Gyft, a Redwood City-based virtual gift card startup, has sold to First Data Corporation. Gyft had raised $7.5 million in venture funding from Karlin Ventures, Google Ventures, A-Grade Investments, Canyon Creek Capital, Haystack, The Social+Capital Partnership, David Sacks and Haas Portman.

Nordstrom (NYSE: JWN) has acquired Trunk Club, a Chicago-based men’s shopping site. Trunk Club had raised a $12 million Series A funding from U.S. Venture Partners, Greycroft Partners, Apex Venture Partners and Anthos Capital, along with an undisclosed Series B round of funding in 2013. Terms of the deal were not disclosed.

Engine Group, a UK-based marketing services group owned by HIG Capital, has agreed to sell to Lake Capital for £100 million.

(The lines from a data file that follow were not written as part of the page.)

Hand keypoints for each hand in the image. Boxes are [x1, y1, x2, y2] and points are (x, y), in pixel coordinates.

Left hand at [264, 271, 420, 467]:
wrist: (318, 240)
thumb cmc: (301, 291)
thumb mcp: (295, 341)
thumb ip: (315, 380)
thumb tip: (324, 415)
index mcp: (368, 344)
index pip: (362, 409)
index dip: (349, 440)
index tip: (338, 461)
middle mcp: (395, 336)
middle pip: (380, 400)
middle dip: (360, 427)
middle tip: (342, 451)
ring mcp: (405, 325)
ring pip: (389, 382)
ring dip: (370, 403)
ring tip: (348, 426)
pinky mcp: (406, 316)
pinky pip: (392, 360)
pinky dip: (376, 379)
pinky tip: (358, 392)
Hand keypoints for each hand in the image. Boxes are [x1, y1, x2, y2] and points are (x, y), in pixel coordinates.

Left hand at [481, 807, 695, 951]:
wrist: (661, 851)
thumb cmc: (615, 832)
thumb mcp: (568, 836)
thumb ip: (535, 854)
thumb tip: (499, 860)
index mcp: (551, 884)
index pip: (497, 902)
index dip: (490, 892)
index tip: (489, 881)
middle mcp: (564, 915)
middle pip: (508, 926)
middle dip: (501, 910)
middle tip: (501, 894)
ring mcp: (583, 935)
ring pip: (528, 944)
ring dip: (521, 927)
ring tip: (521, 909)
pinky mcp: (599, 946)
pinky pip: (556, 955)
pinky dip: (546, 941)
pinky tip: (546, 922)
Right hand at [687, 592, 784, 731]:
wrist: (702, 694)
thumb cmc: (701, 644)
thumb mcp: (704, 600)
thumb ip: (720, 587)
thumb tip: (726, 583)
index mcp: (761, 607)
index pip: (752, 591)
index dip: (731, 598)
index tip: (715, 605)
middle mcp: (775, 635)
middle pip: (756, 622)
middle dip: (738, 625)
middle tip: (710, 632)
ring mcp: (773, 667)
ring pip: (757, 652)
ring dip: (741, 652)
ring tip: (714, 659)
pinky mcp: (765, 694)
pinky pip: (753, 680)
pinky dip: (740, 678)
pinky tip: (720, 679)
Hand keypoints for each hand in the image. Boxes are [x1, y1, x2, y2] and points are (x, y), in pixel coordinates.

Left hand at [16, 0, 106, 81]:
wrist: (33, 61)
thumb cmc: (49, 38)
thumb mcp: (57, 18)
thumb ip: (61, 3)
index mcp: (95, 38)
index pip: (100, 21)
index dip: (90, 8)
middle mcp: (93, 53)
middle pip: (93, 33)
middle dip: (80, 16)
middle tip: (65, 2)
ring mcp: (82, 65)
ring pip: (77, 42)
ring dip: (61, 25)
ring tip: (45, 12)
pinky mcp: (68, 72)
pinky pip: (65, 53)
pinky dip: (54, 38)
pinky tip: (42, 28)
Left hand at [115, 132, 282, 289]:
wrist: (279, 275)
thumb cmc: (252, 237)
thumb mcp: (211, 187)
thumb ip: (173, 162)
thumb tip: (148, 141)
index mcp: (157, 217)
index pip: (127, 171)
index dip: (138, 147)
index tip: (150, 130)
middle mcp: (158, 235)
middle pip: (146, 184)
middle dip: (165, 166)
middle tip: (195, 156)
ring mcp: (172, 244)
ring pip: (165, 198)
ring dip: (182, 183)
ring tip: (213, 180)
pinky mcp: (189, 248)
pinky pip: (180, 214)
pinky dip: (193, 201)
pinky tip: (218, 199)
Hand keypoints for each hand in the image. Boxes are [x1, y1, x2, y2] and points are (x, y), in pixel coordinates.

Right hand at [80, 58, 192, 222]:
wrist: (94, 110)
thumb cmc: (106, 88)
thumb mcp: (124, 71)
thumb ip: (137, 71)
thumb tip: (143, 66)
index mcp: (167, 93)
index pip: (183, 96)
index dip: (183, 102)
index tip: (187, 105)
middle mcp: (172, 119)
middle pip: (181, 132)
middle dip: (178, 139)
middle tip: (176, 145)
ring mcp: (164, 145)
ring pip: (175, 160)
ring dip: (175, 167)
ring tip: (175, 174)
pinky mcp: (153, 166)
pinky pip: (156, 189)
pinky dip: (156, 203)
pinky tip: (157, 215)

•  Propeller, a San Francisco-based provider of make-your-own-app tools, has sold to Palantir Technologies for an undisclosed amount of capital. Propeller was backed by $1.25 million in venture funding from Andreessen Horowirz, ffAngel, Menlo Ventures, Foundation Capital, Subtraction Capital, Great Oaks Venture Capital, Max Levchin, Ashton Kutcher, Keith Rabois, Scott Banister, Jason Portnoy, Lee Linden, Rothenberg Ventures and Alfred Mandel. Read more at

•  Sifteo, San Francisco-based maker of digital gaming cubes, has sold to 3D Robotics, a San Diego-based drone company, for an undisclosed amount. Sifteo had raised $16.5 million from True Ventures, Foundation Capital and Foundry Group. 3D Robotics is also backed by True Ventures and Foundry Group.


Volksbanke, an Austrian private equity group, has restructured, as mandated by the European Commission, selling a portfolio of funds worth EUR 110 million ($147 million).


Glu Mobile Inc. (NASDAQ:GLUU), mobile gaming company, agreed to acquire Cie Games, a Long Beach, Calif.-based gaming startup which publishes a game called Racing Rivals, for $100 million, $30 million of which will be paid in cash.

Icebergs, a Barcelona-based “Pinterest for creative types,” has sold to Pinterest for an undisclosed amount. The company had not raised venture funding.


Ross Posner has exited Allstate Investments, where he acted as group head of its global infrastructure and real assets program.